* DATA TO PROCESS:

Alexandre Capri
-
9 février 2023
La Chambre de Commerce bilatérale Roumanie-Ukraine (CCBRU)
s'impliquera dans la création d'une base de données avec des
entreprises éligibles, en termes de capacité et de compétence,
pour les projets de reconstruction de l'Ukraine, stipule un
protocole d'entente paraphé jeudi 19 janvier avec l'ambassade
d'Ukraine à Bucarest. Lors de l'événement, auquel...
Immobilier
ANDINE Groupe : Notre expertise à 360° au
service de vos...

* TASK TO CARRY OUT: Your answer must be an exact transcription of all the data above.

* RESPONSE TO THIS EXERCISE:
Alexandre Capri
-
9 février 2023
La Chambre de Commerce bilatérale Roumanie-Ukraine (CCBRU)
s'impliquera dans la création d'une base de données avec des
entreprises éligibles, en termes de capacité et de compétence,
pour les projets de reconstruction de l'Ukraine, stipule un
protocole d'entente paraphé jeudi 19 janvier avec l'ambassade
d'Ukraine à Bucarest. Lors de l'événement, auquel...
Immobilier
ANDINE Groupe : Notre expertise à 360° au
service de vos...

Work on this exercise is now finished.